Acceptance Speech
| February 22, 2017A s a rav I spend many hours visiting shivah homes. Invariably I leave a shivah home more inspired than when I entered and with valuable insights. It’s not unusual for me to feel that I’ve gained more from being menachem avel than the mourners I attempted to comfort.
Nevertheless when I arrived at Beryl’s home to console him over the loss of his brother Yanky I was somewhat skeptical as to what gems of wisdom I’d procure.
Yanky had passed away in his early sixties; he never married and seemed to be a loner. And Yanky’s day-to-day life was the most expectable life one could imagine.
Every morning Yanky woke at five and caught the 5:30 train to Hoboken. He then boarded the 6:10 PATH train which arrived at 33rd Street in Manhattan at exactly 6:30. Yanky would then take the D train two stops uptown to Rockefeller Center and exit on 47th Street.

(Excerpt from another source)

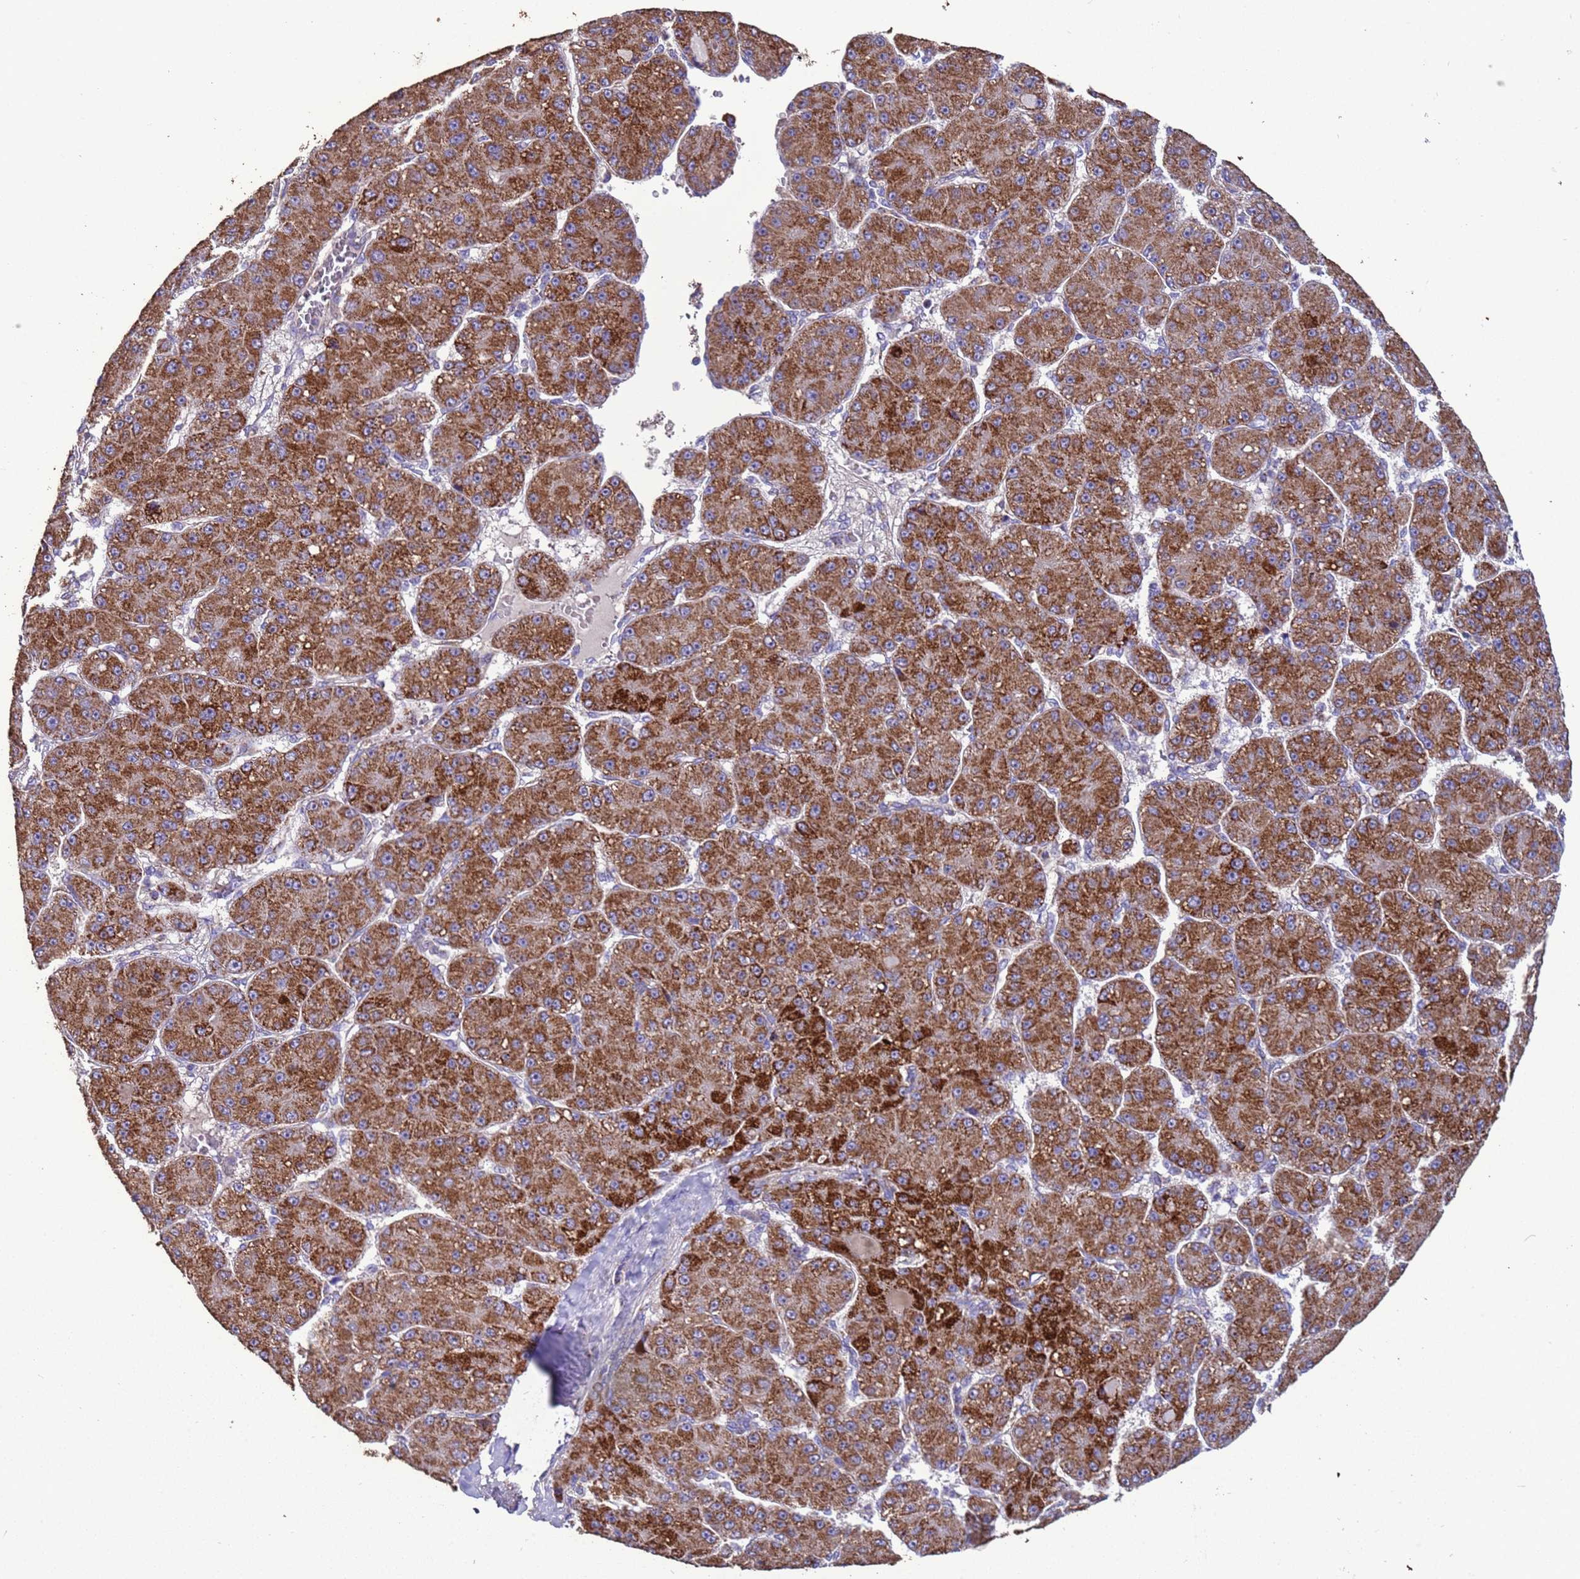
{"staining": {"intensity": "strong", "quantity": ">75%", "location": "cytoplasmic/membranous"}, "tissue": "liver cancer", "cell_type": "Tumor cells", "image_type": "cancer", "snomed": [{"axis": "morphology", "description": "Carcinoma, Hepatocellular, NOS"}, {"axis": "topography", "description": "Liver"}], "caption": "A histopathology image of liver hepatocellular carcinoma stained for a protein demonstrates strong cytoplasmic/membranous brown staining in tumor cells. (DAB (3,3'-diaminobenzidine) = brown stain, brightfield microscopy at high magnification).", "gene": "ZNFX1", "patient": {"sex": "male", "age": 67}}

He would daven Shacharis at a midtown minyan and for Minchah Yanky was a fixture at the Radio City Synagogue (a.k.a. The 47th Street Synagogue) in the middle of the Diamond District.
Yanky’s life was predictable pedestrian and certainly prosaic.
I must admit his predictability wasn’t always looked upon so favorably by others — and I must add (embarrassingly) myself to the list. Too many times when I and others attempted to set him up with prospective shidduchim he’d demur stating “I must be in bed by nine.” Some began to “blame” Yanky for his bachelorhood contending (without any basis) that his bashert must have passed him by.
Whatever the reality I figured there wasn’t too much I didn’t already know about the life of a 63-year-old bachelor who woke at the same time for 40 years and never altered his behavior even one iota.
I arrived for Shacharis on the last day of shivah. After davening Yanky’s older brother Beryl asked me if I would accompany him for the customary walk around the block signifying the end of shivah. He was quiet at first then suddenly he turned to me and said “Rabbi I must tell you something. I know there were those — and you may be one of them — who blamed my brother for his lack of hishtadlus in attempting to get married. Maybe the claim was valid… who am I to judge?
“However I want to tell you something. My brother Yanky in his pedantic exactness did something amazing. He saved every extra penny he made as a low-level clerk in the Diamond District. And in a neighborhood where millions of dollars change hands daily my brother accumulated his own diamond — he quietly and without fanfare endowed a special scholarship fund at one of the yeshivos.”
I was awed into silence.
Yet Beryl was not quite finished.
“One more thing my brother asked that when he is remembered — and if he’s able to leave any legacy — he requested that people stop judging each other by if they are married and how many children they are blessed with.
“My brother really did want to marry… but he didn’t want to marry just anybody. He wanted to marry the right woman and he never found her. His greatest pain was that he always felt that being single relegated him to second-class status in the community and that reality hurt him deeply.”
We walked in silence for a few moments. Then Beryl spoke again.
“Yanky’s final words were ‘I just wish people would have accepted me for who I was and for what I achieved and not for what they thought I should have done.’ ”
As we arrived back at the shivah home I realized that once again I had received much more than I’d given.